Zhuang, Y., Awel, S., Barty, A., Bean, R., Bielecki, J., Bergemann, M., et al. (2021). Unsupervised learning approaches to characterize heterogeneous samples using X-ray single particle imaging.


Zitierlink: https://hdl.handle.net/21.11116/0000-0009-5DFC-4
Zusammenfassung
One of the outstanding analytical problems in X-ray single particle imaging (SPI) is the classification of structural heterogeneity, which is especially difficult given the low signal-to-noise ratios of individual patterns and that even identical objects can yield patterns that vary greatly when orientation is taken into consideration. We propose two methods which explicitly account for this orientation-induced variation and can robustly determine the structural landscape of a sample ensemble. The first, termed common-line principal component analysis (PCA) provides a rough classification which is essentially parameter-free and can be run automatically on any SPI dataset. The second method, utilizing variation auto-encoders (VAEs) can generate 3D structures of the objects at any point in the structural landscape.

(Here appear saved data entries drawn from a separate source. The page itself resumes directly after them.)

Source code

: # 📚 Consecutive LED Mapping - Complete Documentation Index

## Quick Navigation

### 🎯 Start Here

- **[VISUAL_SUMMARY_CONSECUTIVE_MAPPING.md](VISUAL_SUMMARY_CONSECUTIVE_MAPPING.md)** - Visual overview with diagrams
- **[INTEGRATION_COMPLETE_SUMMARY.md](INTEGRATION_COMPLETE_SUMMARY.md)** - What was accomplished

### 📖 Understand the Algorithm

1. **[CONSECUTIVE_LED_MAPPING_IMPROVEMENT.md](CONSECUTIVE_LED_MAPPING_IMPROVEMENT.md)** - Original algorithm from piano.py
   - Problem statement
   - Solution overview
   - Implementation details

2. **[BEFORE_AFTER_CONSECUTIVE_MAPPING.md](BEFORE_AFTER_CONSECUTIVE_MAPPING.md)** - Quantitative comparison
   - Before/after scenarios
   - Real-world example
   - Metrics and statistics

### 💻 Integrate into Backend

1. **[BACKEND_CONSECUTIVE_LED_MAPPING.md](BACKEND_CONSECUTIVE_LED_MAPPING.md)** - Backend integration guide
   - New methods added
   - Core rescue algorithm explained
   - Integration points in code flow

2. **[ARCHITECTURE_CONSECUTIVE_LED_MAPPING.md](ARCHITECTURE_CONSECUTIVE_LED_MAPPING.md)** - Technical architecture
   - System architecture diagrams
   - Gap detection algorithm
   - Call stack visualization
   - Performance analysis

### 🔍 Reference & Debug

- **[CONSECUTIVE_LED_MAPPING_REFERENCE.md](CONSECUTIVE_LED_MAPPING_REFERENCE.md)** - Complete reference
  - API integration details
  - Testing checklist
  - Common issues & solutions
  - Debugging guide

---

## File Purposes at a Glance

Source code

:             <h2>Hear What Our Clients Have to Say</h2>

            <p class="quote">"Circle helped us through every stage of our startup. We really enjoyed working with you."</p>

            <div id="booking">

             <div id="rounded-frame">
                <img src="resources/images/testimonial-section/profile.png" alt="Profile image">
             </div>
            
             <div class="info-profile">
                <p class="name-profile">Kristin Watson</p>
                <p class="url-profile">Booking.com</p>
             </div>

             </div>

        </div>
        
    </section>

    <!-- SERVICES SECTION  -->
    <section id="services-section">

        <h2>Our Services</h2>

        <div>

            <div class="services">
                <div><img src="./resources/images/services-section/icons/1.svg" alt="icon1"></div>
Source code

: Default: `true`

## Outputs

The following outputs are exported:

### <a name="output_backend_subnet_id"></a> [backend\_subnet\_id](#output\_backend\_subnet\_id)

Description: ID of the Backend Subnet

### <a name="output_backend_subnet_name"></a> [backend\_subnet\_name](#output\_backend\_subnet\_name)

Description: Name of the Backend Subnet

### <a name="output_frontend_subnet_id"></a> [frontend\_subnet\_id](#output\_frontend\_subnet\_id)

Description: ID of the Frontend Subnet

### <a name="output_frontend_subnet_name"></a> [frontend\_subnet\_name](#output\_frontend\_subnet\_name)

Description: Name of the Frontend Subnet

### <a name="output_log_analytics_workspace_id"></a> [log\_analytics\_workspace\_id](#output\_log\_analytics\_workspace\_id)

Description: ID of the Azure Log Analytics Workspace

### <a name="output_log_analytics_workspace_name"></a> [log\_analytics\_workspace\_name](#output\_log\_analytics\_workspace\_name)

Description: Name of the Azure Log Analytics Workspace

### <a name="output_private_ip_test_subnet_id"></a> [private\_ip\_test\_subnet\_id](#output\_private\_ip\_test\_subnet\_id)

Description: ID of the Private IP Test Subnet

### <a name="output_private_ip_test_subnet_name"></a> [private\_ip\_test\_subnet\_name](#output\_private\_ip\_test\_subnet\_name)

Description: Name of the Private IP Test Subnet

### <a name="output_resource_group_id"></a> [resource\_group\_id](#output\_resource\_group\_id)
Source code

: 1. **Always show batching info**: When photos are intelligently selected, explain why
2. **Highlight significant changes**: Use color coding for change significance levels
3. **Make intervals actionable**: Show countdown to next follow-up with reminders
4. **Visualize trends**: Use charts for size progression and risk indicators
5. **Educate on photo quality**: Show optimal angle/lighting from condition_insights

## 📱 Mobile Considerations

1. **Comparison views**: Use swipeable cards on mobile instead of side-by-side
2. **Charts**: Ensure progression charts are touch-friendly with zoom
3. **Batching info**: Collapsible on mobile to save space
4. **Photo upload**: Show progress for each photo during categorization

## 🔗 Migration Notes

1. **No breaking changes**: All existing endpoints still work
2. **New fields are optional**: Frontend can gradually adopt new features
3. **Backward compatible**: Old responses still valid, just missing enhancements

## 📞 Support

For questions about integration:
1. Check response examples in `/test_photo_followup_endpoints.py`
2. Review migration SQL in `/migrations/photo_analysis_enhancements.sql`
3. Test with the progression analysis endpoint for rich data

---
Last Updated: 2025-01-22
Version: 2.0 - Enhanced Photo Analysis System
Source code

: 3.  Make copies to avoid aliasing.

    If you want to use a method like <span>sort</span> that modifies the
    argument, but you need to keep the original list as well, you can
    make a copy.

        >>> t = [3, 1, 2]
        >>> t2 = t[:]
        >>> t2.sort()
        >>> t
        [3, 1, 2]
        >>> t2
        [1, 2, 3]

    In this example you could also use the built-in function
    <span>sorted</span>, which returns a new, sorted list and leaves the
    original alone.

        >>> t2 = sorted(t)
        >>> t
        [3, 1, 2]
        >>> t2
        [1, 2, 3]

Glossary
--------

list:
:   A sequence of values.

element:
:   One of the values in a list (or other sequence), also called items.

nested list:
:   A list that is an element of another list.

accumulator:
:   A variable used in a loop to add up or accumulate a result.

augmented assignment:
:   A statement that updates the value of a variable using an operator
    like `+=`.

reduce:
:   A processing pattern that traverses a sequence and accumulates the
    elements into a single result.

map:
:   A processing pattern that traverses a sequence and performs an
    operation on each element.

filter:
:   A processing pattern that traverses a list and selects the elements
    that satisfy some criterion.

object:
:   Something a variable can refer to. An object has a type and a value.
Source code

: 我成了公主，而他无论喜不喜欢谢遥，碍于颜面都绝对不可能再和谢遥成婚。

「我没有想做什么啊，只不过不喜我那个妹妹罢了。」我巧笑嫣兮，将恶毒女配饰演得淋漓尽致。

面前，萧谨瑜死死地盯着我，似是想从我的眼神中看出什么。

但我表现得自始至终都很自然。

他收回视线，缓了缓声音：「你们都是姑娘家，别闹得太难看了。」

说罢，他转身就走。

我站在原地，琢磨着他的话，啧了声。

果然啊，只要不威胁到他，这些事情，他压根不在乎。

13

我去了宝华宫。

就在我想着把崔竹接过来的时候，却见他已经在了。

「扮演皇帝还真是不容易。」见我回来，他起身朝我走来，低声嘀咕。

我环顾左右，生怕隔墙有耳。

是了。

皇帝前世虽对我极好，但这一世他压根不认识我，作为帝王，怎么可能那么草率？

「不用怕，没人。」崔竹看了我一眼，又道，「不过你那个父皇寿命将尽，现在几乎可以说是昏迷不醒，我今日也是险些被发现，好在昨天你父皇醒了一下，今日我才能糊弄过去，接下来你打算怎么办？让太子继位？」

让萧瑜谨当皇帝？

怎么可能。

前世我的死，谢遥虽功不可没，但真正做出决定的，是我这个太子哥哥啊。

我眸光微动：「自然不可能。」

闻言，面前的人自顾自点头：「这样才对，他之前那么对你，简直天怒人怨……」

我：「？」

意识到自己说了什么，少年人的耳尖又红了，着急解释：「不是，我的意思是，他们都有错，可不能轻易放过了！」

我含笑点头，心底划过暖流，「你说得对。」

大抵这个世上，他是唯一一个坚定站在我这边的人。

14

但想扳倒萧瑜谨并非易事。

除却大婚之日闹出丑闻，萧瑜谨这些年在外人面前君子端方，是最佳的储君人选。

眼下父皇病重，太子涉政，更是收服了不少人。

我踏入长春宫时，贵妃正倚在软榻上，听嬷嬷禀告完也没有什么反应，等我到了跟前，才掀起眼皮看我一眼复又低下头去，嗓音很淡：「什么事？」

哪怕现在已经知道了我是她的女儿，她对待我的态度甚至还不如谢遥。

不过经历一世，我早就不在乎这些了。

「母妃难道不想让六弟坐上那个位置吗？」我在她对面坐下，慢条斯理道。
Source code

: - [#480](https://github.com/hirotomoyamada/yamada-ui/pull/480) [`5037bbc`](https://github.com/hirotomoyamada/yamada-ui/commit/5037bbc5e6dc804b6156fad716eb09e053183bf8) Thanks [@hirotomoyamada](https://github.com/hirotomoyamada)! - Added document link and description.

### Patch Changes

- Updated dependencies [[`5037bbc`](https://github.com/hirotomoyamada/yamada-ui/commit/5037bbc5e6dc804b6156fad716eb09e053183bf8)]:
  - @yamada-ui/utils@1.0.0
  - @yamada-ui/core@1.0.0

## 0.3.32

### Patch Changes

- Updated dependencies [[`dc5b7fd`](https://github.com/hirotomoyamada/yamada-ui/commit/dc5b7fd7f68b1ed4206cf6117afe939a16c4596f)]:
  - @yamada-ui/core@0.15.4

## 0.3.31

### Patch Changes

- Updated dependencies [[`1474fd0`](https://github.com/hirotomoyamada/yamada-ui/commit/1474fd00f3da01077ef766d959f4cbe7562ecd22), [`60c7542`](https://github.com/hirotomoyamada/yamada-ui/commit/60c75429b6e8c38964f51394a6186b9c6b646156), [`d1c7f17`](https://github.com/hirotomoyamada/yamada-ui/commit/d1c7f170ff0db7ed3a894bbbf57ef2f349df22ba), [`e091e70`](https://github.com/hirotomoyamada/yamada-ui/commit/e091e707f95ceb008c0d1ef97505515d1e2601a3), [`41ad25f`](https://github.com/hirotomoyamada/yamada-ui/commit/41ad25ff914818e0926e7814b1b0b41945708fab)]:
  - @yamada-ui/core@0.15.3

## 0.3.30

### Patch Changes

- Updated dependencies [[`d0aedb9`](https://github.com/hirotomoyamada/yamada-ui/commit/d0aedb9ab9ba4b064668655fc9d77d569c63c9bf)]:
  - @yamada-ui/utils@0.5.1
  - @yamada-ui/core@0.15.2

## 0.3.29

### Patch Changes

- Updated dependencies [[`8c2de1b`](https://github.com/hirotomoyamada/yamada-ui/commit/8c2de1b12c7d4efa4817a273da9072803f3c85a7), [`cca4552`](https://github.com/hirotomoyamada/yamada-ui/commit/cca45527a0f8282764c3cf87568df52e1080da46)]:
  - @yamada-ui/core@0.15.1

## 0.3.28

We implement both these methods in combination with the noise-tolerant expand-maximize-compress (EMC) algorithm and demonstrate its utility by applying it to an experimental dataset from gold nanoparticles with only a few thousand photons per pattern and recover both discrete structural classes as well as continuous deformations. These developments diverge from previous approaches of extracting reproducible subsets of patterns from a dataset and open up the possibility to move beyond studying homogeneous sample sets and study open questions on topics such as nanocrystal growth and dynamics as well as phase transitions which have not been externally triggered.